Here is government propaganda produced by the organisation upon which George Orwell (who worked there in World War II) based the Ministry of Truth in his novel Nineteen Eighty-Four. This slim volume (126 pages in this edition) was originally published in May of 1945, after the surrender of Germany, but with the war against Japan still underway. (Although there are references to Germany's capitulation, some chapters appear to have been written before the end of the war in Europe.)

The book is addressed to residents of the United Kingdom, and seeks to show how important their contributions were to the overall war effort, seemingly to dispel the notion that the U.S. and Soviet Union bore the brunt of the effort. To that end, it is as craftily constructed a piece of propaganda as you're likely to encounter. While subtitled “1939–1945: A Selection of Outstanding Facts and Figures”, it might equally as well be described as “Total War: Artfully Chosen Factoids”. Here is an extract from pp. 34–35 to give you a flavour.

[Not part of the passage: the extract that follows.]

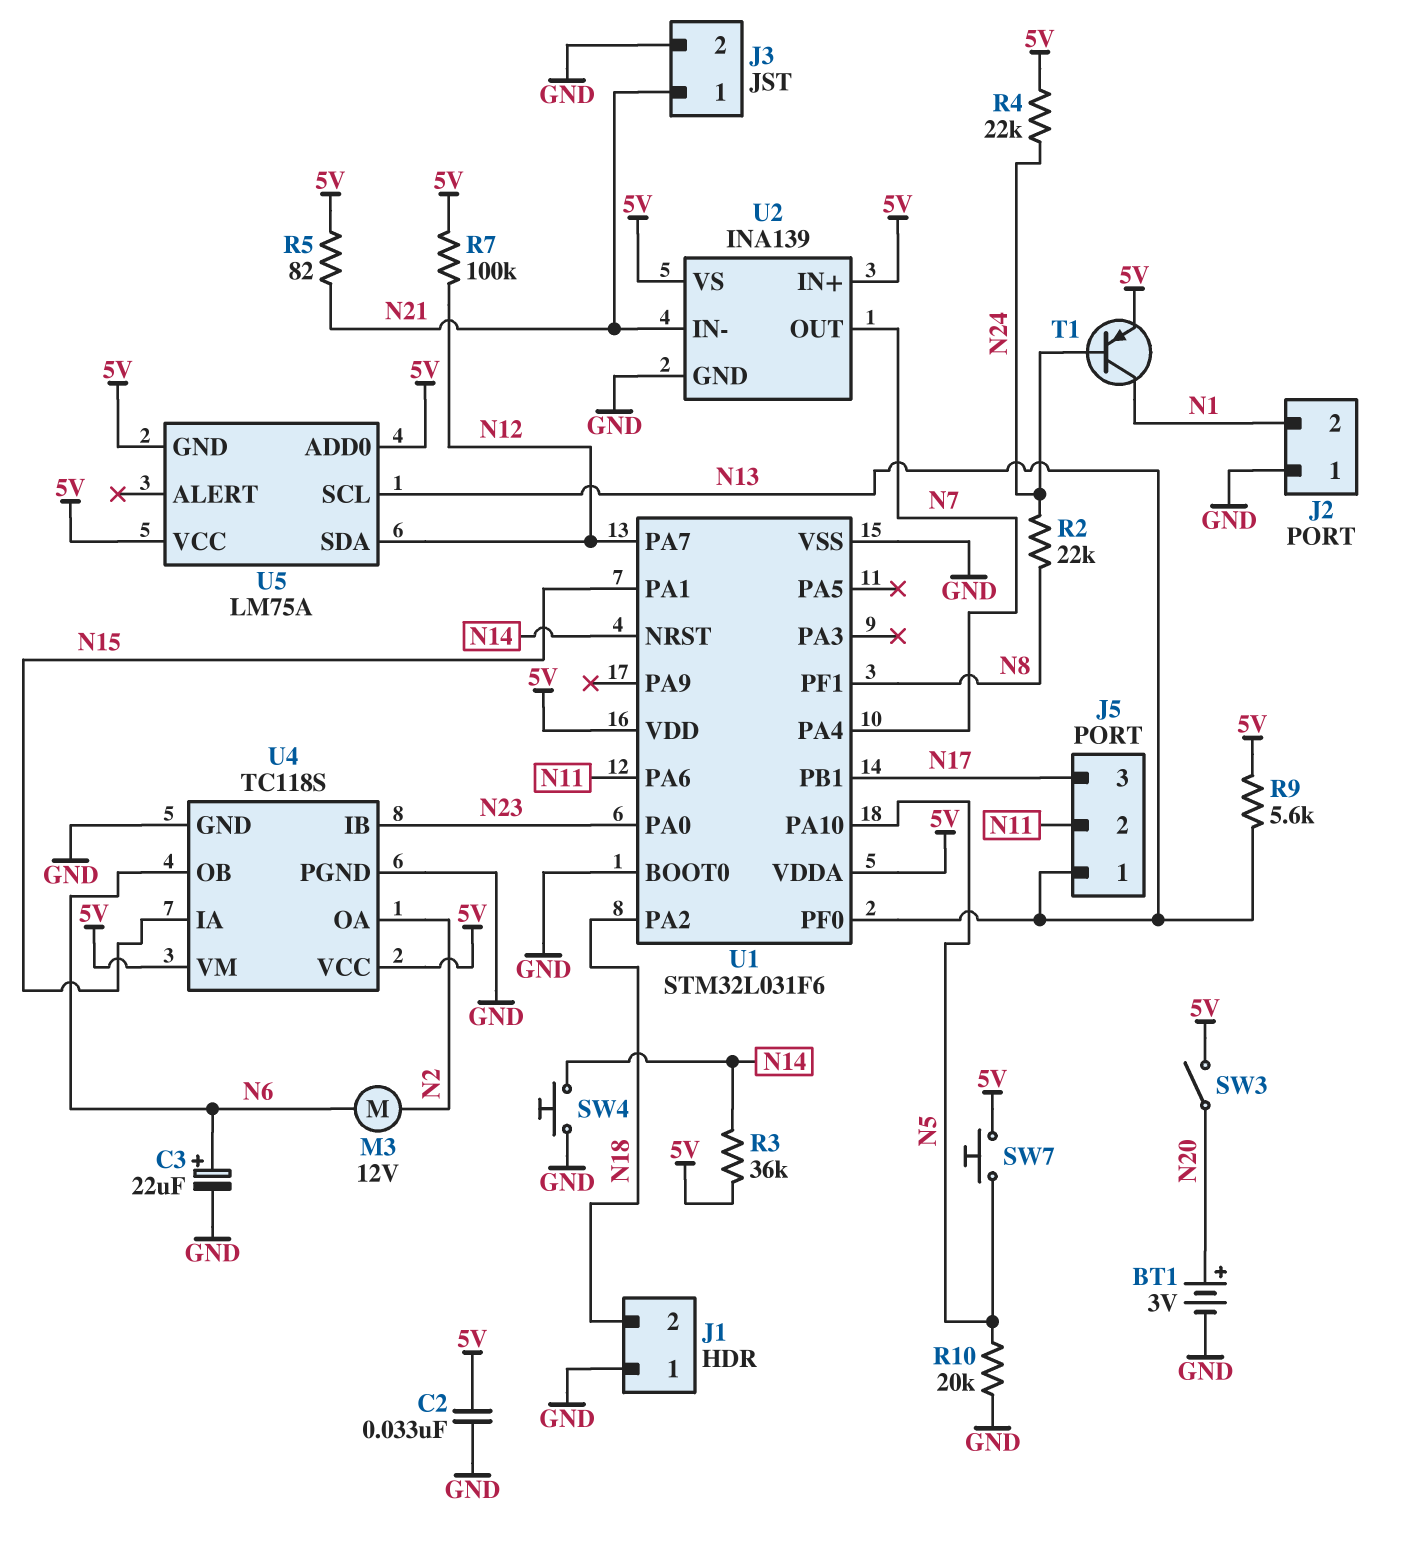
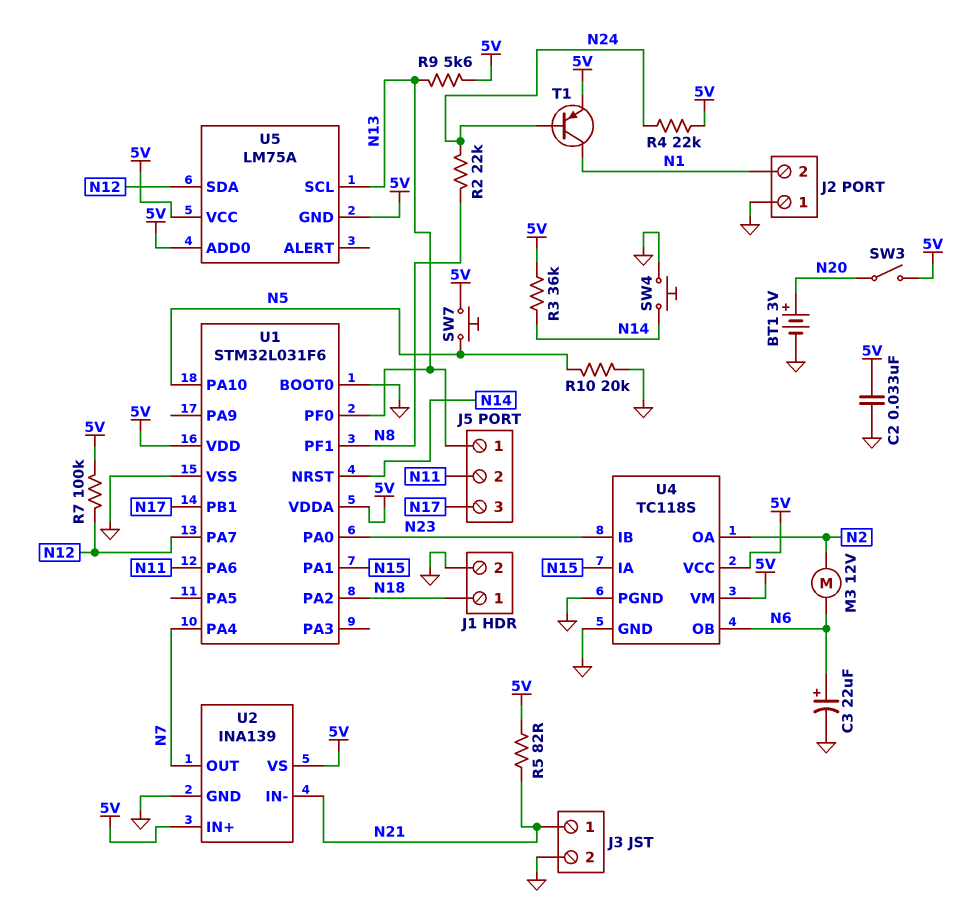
J1 pin 1: GND -> N18
J1 pin 2: N18 -> GND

Between September 1939 and February 1943, HM Destroyer Forester steamed 200,000 miles, a distance equal to nine times round the world.

In a single year the corvette Jonquil steamed a distance equivalent to more than three times round the world.

In one year and four months HM Destroyer Wolfhound steamed over 50,000 miles and convoyed 3,000 ships.

The message of British triumphalism is conveyed in part by omission: you will find only the barest hints in this narrative of the disasters of Britain's early efforts in the war, the cataclysmic conflict on the Eastern front, or the Pacific war waged by the United States against Japan. (On the other hand, the title is “What Britain Has Done”, so one might argue that tasks which Britain either didn't do or failed to accomplish do not belong here.) But this is not history, but propaganda, and as the latter it is a masterpiece. (Churchill's history, The Second World War, although placing Britain at the centre of the story, treats all of these topics candidly, except those relating to matters still secret, such as the breaking of German codes during the war.)

This reprint edition includes a new introduction which puts the document into historical perspective and seven maps which illustrate operations in various theatres of the war.